Grandma Brown's Baked Beans is a Central New York brand of baked beans founded by Lulu Brown in the 1930s. (Note: Sources variously report that the company was founded in 1935, 1937, or 1938.) The beans (and at one time soup) were sold throughout New York, Connecticut, Massachusetts, Vermont, New Hampshire and Pennsylvania until 2021.

== History ==
The company founder, Lulu J. Brown (1875–1950), had previously operated a small department store with her husband, Earl, in Mexico, New York, north of Syracuse. After the shop failed during the Great Depression, she began selling her baked beans from open pans at a local grocery store to help bring in extra money.
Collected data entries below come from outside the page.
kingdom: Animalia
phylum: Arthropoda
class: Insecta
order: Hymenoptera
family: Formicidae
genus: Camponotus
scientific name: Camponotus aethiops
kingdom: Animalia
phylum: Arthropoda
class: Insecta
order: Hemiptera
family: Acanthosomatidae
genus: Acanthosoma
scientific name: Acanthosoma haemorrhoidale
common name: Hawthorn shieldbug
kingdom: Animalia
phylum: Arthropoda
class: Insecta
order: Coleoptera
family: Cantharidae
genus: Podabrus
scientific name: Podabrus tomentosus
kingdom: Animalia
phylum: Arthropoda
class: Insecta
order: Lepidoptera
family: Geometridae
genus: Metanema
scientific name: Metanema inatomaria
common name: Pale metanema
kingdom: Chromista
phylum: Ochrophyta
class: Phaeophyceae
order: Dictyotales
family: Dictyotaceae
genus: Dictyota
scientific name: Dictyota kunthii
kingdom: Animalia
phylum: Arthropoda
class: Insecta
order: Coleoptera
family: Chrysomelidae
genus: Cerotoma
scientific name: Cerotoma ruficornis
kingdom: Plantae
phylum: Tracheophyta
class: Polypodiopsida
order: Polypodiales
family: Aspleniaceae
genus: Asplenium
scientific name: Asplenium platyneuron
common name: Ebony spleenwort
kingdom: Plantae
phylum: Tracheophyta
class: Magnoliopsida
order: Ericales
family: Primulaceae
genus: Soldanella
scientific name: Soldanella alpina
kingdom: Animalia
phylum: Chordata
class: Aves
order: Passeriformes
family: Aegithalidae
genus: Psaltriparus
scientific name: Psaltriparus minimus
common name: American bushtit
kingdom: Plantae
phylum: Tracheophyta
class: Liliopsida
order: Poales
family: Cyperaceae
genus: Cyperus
The product proved popular and the Browns quickly installed four more oil-burning stoves in their kitchen to meet demand. Within six months, they outgrew the small home kitchen and expanded into a commercial space, and their territory spread to include Oswego.

After her husband died on 24 December 1938, Brown continued to operate the business with her son, Robert, and a new partner, Earl's friend Richard Whitney, and the company became known as Brown Whitney Brown (BWB). In 1941, they transitioned to canning their product, with assistance from the Continental Can Company, but resumed open pan sales during World War II, as metal was required for the war effort. In 1950, Brown died at the age of 75.

The company continued to operate out of a baked bean-colored factory in Mexico, New York, until 2021, when it temporarily ceased production. In 2022, owner Sandra Brown (Lulu Brown's granddaughter), hoped to restart operations, but had been unsuccessful in recruiting a new workforce.